# Green Blazer



## bonterra8 (3 Nov 2018)

Hello,

Where can one purchase a green blazer for ceremonies, in Toronto or the GTA?

Apparently, Moore’s no longer carries them. 

Thanks for taking the time to consider my query.


----------



## Kat Stevens (3 Nov 2018)

Green? Are you a Korea vet? If so, the KVA should be able to set you on the right path.


----------



## dapaterson (3 Nov 2018)

You merely have to golf well enough to win the Masters...


----------



## expwor (3 Nov 2018)

Have you tried Amazon.ca?  They might have what you want 
Search "green blazer men"

Good Luck

Tom


----------



## Rifleman62 (4 Apr 2019)

Amazon.com    $80.00 USD  Forrest Green, not Rifle Green. Photo looks close.

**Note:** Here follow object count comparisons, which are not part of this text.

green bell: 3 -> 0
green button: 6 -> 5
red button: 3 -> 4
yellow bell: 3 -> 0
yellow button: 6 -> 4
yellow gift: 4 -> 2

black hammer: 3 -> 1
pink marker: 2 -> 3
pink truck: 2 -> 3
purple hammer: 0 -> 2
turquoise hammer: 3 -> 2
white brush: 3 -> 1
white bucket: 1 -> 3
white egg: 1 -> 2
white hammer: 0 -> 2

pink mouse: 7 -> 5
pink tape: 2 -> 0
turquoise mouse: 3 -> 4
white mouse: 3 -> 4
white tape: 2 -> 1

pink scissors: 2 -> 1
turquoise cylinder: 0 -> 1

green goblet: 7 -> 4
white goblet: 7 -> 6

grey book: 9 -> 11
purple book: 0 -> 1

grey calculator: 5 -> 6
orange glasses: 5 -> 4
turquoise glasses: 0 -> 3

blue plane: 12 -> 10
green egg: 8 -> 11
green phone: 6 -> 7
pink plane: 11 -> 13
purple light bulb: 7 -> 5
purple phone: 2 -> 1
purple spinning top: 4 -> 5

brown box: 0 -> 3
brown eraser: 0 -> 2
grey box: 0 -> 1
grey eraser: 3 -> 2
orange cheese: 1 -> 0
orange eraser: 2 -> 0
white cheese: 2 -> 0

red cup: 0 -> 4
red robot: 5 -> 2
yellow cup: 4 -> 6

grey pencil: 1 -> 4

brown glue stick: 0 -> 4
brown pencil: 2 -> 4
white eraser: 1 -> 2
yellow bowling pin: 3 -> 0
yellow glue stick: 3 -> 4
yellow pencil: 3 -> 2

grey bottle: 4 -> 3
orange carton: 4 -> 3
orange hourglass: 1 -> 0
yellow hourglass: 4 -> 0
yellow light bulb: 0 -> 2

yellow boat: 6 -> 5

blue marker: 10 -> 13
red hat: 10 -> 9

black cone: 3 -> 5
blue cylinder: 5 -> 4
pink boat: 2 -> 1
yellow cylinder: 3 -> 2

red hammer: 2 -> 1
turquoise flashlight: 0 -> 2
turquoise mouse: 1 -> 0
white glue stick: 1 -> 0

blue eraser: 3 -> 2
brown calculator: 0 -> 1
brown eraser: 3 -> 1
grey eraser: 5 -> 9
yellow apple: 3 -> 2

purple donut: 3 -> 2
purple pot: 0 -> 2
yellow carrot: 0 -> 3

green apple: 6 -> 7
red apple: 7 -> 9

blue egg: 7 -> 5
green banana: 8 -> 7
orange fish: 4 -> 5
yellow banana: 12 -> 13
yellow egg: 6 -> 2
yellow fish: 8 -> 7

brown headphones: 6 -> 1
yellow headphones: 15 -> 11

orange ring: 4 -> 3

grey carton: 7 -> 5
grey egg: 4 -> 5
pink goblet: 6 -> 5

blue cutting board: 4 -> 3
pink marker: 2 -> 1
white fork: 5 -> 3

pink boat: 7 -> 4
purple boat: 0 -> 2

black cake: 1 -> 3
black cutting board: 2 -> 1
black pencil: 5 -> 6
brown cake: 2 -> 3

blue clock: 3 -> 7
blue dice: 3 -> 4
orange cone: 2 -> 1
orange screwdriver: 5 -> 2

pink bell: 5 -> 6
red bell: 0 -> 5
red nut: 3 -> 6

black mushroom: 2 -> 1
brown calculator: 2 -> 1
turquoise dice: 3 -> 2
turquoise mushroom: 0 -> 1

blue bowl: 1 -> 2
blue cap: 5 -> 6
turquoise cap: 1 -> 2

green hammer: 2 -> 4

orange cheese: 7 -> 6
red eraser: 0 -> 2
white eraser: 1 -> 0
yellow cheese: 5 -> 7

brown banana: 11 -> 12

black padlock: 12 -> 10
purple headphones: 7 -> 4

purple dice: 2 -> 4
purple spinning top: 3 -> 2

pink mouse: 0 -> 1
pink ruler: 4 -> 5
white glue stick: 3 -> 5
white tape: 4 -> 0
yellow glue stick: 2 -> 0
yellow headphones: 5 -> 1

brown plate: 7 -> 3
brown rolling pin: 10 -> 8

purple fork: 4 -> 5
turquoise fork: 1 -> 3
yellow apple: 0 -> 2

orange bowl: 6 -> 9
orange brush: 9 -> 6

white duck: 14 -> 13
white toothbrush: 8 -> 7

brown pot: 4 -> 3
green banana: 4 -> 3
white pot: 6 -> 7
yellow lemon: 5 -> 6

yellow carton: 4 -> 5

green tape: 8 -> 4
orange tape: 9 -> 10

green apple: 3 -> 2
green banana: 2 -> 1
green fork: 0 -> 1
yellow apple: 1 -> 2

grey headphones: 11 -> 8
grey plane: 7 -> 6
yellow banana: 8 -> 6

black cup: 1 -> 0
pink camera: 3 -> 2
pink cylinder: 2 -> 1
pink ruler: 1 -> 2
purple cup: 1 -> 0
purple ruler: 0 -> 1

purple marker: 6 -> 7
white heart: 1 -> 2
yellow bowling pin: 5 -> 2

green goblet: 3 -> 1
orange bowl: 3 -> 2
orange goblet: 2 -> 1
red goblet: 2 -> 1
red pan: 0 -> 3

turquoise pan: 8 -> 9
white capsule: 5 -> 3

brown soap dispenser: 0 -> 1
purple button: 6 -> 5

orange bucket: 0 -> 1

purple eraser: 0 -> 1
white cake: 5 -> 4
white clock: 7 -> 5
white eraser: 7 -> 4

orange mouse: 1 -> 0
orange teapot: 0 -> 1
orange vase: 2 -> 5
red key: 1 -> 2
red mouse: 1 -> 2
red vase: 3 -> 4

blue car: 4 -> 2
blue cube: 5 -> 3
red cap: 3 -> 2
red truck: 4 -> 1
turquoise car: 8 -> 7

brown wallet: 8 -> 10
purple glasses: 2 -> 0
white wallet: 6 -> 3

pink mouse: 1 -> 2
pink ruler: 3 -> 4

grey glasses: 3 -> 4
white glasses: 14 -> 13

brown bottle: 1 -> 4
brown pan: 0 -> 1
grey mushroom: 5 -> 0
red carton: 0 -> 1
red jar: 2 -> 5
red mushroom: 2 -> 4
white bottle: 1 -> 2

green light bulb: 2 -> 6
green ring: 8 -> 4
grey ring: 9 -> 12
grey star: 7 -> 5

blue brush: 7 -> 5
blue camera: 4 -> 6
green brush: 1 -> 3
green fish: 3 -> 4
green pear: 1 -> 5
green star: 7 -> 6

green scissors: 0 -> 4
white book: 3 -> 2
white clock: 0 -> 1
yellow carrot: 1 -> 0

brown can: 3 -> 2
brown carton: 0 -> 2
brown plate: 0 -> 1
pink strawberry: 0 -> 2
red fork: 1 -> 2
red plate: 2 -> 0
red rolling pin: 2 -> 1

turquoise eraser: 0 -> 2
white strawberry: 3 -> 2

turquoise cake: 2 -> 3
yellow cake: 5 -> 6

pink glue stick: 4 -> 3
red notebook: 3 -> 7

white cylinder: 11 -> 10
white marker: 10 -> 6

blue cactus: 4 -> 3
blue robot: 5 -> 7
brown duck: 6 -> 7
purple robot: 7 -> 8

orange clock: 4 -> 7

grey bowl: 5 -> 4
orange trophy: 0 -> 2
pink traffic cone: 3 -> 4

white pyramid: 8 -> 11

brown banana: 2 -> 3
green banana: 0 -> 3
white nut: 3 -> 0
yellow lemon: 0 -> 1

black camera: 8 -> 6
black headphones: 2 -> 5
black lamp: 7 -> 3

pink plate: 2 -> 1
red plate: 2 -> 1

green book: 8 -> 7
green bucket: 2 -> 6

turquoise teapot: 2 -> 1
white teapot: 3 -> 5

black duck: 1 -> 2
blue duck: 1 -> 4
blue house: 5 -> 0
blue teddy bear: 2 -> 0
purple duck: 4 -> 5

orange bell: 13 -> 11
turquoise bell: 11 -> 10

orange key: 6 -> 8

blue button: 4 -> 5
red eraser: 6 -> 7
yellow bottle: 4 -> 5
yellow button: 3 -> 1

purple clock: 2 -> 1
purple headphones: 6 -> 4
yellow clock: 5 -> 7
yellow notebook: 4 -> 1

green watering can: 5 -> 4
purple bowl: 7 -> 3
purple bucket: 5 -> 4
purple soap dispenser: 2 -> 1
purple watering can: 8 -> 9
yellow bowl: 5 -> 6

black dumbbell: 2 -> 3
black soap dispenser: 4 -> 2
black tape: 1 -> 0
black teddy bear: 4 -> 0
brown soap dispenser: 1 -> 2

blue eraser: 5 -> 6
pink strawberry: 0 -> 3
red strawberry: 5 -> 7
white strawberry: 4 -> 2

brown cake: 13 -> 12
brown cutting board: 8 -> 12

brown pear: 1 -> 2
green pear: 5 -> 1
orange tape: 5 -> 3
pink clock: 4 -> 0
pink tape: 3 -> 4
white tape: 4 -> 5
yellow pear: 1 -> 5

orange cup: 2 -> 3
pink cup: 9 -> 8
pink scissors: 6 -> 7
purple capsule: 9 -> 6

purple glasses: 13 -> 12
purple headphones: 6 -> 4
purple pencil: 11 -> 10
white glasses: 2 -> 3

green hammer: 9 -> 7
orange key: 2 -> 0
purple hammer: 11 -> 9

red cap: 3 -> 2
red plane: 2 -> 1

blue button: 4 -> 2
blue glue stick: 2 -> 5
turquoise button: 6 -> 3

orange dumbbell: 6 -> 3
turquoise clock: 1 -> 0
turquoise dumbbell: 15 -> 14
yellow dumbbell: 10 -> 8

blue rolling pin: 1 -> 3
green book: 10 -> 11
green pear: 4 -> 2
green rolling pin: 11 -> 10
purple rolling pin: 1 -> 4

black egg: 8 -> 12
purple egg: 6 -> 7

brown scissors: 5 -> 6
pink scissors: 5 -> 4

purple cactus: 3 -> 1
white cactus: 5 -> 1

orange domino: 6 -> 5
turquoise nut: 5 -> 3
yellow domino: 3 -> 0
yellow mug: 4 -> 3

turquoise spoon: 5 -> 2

https://www.amazon.com/gp/product/B07NQTS6K9/ref=ppx_od_dt_b_asin_title_s00?ie=UTF8&psc=1

or see Distributor: https://buyablazer.com/shop?olsPage=products%2Fmens-club-collection-blazer-in-hunter-green&page=2&sortOption=descend_by_created_at

Check shipping instr - https://buyablazer.com/shipping-info

Less at Distr, but easier at Amazon.com. Not avail at Amazon.ca


----------



## AlDazz (13 May 2019)

Contact the LdSH(RC) as this is their regimental blazer colour.


----------